U.S. prosecutors added their own charges against the 19-year-old in that duo — U.K. resident Thalha Jubair — who is accused of involvement in data ransom attacks against Marks & Spencer and Harrods, the British footwear retailer Co-op Group, as well as the 2023 breaches at MGM Resorts and Caesars Entertainment. Jubair was also purportedly a central figure in LAPSUS$, a cybercrime collective that infiltrated numerous technology companies starting in late 2021.

“ShinyHunters Unleash a Wave of Corporate Extortion Tactics”

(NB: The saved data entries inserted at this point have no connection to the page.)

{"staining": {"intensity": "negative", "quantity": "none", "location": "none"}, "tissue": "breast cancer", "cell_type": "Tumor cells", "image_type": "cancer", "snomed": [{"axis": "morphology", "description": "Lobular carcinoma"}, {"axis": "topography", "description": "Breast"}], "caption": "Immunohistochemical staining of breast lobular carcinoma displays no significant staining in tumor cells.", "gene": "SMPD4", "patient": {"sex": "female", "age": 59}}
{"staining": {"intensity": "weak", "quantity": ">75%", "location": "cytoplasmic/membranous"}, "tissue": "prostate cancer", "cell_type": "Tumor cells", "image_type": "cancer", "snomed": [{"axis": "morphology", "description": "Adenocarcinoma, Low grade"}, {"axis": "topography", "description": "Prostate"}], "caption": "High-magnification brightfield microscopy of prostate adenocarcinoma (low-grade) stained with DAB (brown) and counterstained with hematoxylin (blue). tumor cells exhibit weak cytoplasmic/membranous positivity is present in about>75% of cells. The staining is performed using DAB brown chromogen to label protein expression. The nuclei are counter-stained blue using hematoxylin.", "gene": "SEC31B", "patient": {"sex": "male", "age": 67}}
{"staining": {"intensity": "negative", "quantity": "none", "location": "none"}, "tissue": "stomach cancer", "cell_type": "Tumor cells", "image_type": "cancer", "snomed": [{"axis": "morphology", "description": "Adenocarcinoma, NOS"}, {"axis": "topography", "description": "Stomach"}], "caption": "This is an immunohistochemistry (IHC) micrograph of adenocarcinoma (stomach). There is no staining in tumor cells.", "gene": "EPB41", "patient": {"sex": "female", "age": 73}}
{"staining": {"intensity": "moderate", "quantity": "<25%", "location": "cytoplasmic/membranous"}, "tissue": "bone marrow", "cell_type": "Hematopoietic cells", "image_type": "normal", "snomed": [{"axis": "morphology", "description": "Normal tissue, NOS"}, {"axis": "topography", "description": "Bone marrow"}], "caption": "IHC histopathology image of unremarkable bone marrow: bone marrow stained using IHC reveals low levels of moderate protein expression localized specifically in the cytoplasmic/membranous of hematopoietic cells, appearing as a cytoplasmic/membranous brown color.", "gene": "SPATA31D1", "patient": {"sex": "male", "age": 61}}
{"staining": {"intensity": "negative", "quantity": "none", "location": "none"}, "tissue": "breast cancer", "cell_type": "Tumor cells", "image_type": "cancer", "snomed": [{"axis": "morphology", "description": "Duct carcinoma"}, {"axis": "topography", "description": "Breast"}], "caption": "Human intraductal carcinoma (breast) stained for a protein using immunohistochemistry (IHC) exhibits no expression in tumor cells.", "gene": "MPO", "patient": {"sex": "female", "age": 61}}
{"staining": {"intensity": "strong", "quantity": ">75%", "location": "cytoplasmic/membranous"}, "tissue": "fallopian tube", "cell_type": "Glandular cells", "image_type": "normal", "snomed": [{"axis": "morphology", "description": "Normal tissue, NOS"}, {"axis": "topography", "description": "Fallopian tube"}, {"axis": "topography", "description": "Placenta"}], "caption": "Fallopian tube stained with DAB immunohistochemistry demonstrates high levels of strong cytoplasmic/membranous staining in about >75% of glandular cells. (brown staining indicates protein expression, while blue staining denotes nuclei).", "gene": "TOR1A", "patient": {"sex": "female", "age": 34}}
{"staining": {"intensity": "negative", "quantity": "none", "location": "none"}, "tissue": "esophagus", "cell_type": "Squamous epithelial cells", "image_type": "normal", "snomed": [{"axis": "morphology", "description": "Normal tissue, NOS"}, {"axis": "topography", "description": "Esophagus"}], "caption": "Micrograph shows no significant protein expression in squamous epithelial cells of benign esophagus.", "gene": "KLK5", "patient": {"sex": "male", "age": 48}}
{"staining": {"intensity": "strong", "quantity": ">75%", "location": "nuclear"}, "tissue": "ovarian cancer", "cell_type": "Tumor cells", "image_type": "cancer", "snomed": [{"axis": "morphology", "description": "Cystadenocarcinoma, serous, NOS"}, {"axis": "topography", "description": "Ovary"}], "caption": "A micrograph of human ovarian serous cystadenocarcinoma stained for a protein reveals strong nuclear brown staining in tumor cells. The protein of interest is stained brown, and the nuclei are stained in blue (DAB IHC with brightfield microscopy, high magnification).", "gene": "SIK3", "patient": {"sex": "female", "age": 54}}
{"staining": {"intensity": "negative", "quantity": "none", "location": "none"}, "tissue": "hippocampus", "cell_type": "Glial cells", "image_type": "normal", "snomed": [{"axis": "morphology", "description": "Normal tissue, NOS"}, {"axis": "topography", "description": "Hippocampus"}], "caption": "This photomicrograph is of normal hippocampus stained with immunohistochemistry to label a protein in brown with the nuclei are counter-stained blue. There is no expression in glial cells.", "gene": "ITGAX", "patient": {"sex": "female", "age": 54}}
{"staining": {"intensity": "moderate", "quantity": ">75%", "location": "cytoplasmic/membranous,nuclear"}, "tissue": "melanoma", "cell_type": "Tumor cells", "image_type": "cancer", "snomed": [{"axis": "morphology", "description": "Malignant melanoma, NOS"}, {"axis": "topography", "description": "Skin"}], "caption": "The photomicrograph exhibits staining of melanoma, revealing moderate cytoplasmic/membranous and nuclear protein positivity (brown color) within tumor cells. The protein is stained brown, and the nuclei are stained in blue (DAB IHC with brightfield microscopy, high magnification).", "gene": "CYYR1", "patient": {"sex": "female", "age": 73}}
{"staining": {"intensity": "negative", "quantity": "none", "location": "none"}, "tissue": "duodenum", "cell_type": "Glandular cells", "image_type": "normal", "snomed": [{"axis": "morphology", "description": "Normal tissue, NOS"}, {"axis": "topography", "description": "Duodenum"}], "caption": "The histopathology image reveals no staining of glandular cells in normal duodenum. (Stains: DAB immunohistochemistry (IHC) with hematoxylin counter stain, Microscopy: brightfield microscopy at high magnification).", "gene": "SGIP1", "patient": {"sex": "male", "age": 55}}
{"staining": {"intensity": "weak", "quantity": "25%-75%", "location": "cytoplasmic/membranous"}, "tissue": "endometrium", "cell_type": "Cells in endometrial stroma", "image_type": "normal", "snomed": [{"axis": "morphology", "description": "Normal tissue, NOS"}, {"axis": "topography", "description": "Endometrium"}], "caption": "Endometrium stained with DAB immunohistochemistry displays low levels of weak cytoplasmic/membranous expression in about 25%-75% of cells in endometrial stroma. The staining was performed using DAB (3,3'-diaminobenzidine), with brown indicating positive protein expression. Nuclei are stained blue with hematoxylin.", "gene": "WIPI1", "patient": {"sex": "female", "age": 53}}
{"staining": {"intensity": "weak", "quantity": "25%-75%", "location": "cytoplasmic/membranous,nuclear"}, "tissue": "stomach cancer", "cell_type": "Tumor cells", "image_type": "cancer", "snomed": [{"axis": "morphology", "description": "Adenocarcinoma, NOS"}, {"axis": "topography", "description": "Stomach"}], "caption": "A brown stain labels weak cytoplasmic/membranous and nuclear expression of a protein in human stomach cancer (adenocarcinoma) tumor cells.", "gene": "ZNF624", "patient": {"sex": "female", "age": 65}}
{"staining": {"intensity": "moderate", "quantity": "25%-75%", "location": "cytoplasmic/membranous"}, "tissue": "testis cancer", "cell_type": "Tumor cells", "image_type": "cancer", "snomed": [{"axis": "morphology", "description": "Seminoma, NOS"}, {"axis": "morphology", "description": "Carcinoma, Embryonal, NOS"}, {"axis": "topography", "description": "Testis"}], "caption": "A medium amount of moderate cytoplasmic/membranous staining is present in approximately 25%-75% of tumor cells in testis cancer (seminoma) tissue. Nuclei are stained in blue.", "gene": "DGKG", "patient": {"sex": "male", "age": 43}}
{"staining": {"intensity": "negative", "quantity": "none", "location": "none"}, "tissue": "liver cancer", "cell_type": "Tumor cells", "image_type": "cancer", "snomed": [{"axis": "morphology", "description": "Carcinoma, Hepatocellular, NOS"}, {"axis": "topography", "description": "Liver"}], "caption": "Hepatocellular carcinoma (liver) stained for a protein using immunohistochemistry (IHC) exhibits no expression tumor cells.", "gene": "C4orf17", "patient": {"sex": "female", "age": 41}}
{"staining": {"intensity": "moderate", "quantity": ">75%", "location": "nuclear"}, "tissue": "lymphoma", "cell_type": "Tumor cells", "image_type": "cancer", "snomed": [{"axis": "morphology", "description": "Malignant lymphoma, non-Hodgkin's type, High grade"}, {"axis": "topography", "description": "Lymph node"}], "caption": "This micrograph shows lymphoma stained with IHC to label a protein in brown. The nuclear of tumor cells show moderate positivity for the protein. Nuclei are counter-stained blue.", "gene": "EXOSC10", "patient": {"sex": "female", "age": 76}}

A Mastodon post by Kevin Beaumont, bemoaning the tendency of major corporations to pay millions to extortionist teen hackers, mockingly refers to Thalha Jubair as part of an APT threat known as “Advanced Persistent Teenagers.”

In August, convicted Scattered Spider affiliate and 20-year-old Florida resident Noah Michael Urban was sentenced to 10 years in federal prison and mandated to pay roughly $13 million in restitution to victims.

In April 2025, a 23-year-old Scottish individual believed to be an early member of Scattered Spider was extradited from Spain to the U.S., where he faces charges of wire fraud, conspiracy, and identity theft. U.S. prosecutors assert that Tyler Robert Buchanan and co-conspirators hacked into numerous companies within the United States and internationally, alleging that he specifically controlled over $26 million pilfered from victims.